Lunch (Re:Play – Salford)

Berkoff’s ”Lunch” is slightly too pretentious for Julia Taylor at the Lowry.

Lunch
Lunch
© Re:Play

Stephen Berkoff’s Lunch is a little too arty for me. It’s almost as though a portrait of the couple who meet for the first time on a bench overlooking the sea in their lunch hour, has been brought to life.

Indeed, the protagonists, Susie Milne, the woman and Adam Urey, the man, make good use of silence and stillness in between bouts of emotion. The writer’s language is beautiful. Take his description of the sea: It “churns in, chasing itself, not boiling or seething.” Much of the play contains such lines which defy the animal instincts below the veneer.

The opening sound of the sea, compellingly reproduced by Peter Wright, sets the scene for the actors’ performance.
Even before they talk, their hormones react and they speak their thoughts about one another out loud. The play lasts just 45 minutes and during that time, we follow them from courtship to copulation and its aftermath as the relationship and the passion cool.

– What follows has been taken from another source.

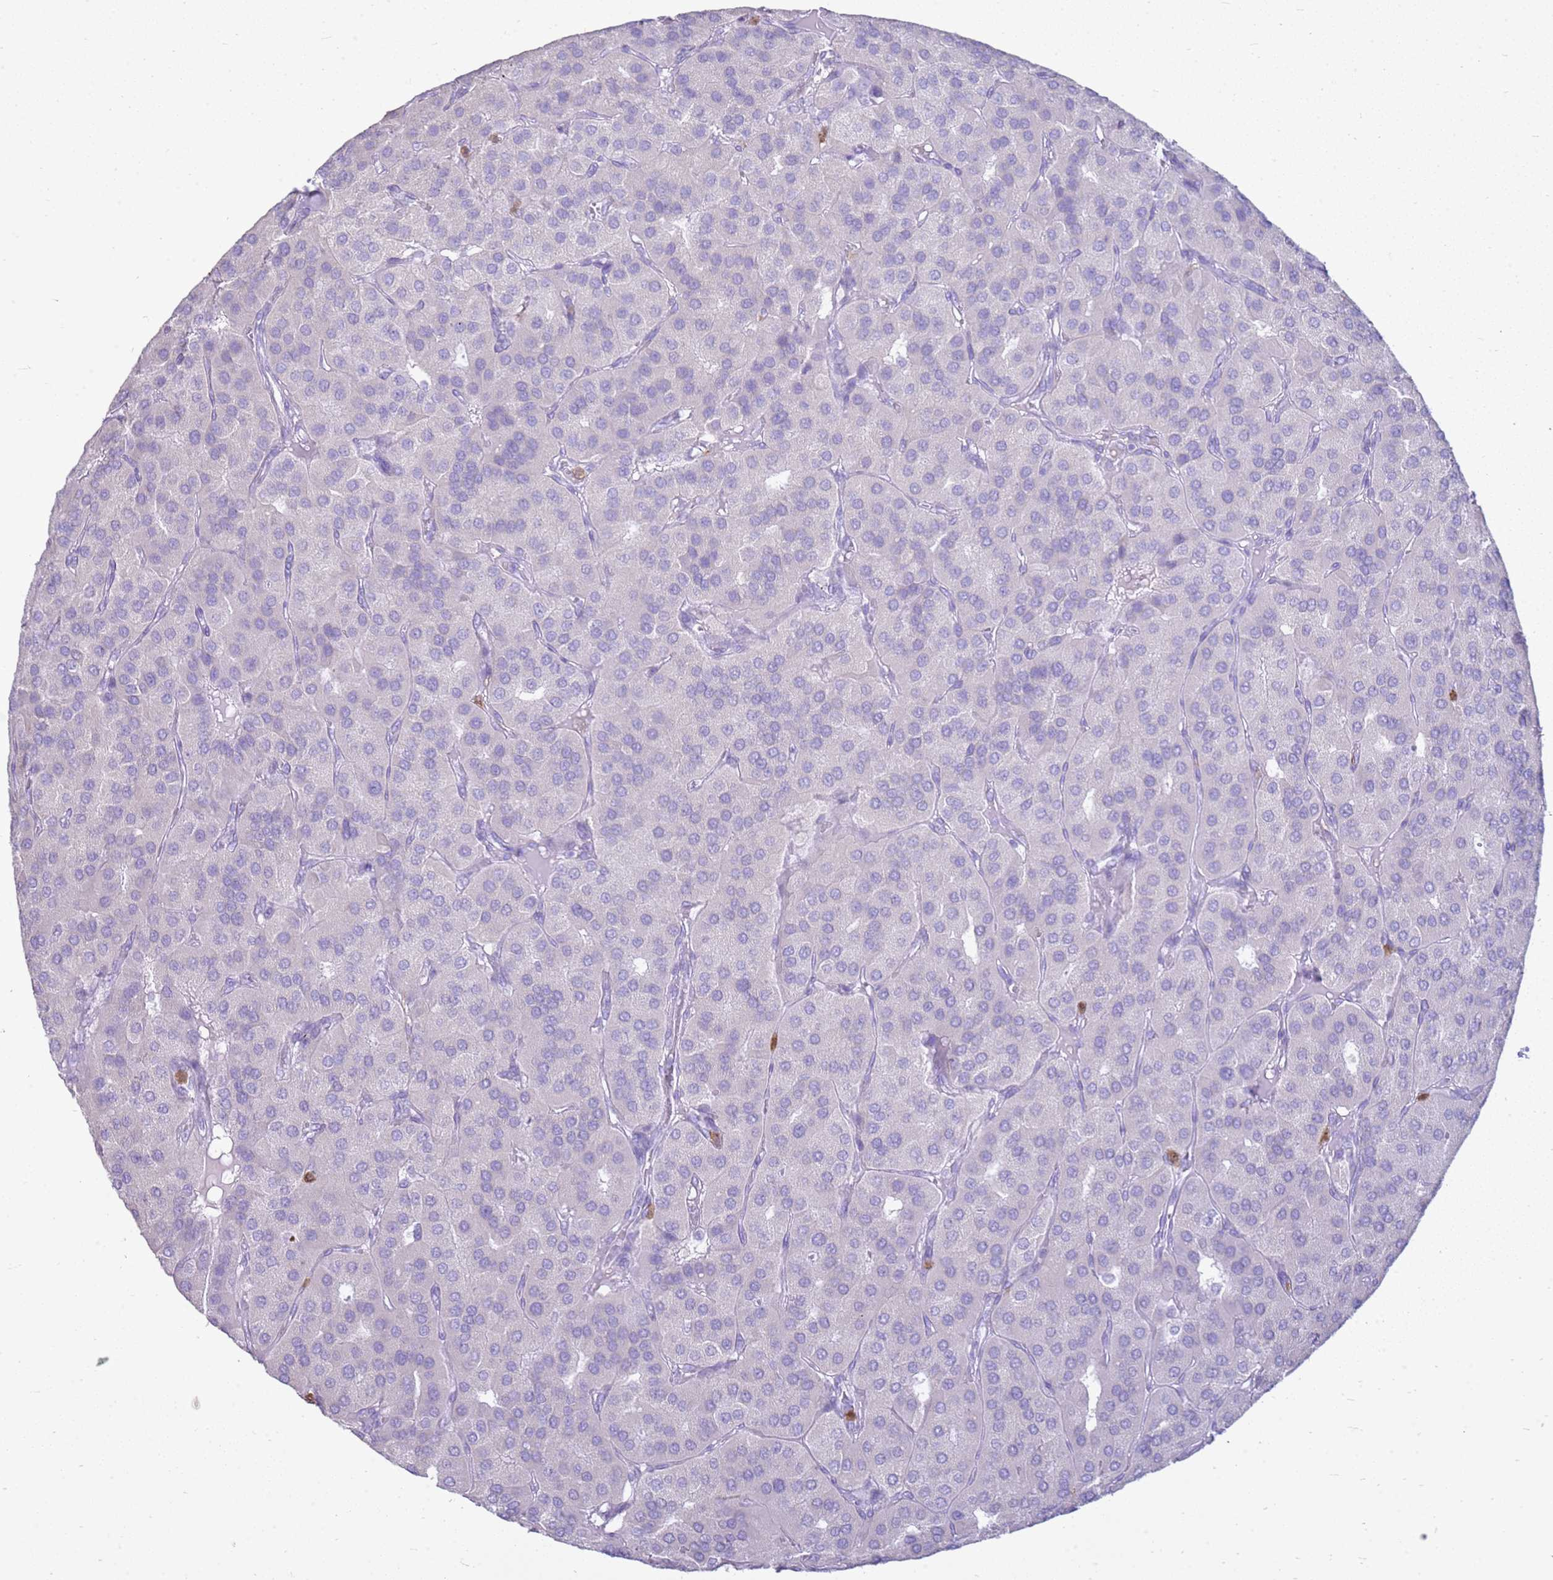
{"staining": {"intensity": "negative", "quantity": "none", "location": "none"}, "tissue": "parathyroid gland", "cell_type": "Glandular cells", "image_type": "normal", "snomed": [{"axis": "morphology", "description": "Normal tissue, NOS"}, {"axis": "morphology", "description": "Adenoma, NOS"}, {"axis": "topography", "description": "Parathyroid gland"}], "caption": "The photomicrograph demonstrates no staining of glandular cells in unremarkable parathyroid gland. Brightfield microscopy of immunohistochemistry stained with DAB (brown) and hematoxylin (blue), captured at high magnification.", "gene": "CSTA", "patient": {"sex": "female", "age": 86}}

Both actors wear white masks, a theatrical tradition going back to the Greeks though it is hard to work out their significance in this production.Uray produces some violent reactions to his frustrations and Milne blows hot and cold in her reaction to him.

There is no doubt that the writer has a way with words but some deep emotions do not require words and this is well illustrated.

At the end, we think “What now?”

Lunch is at the Lowry as part of the Library Theatre's Re:Play Festival until 25 January.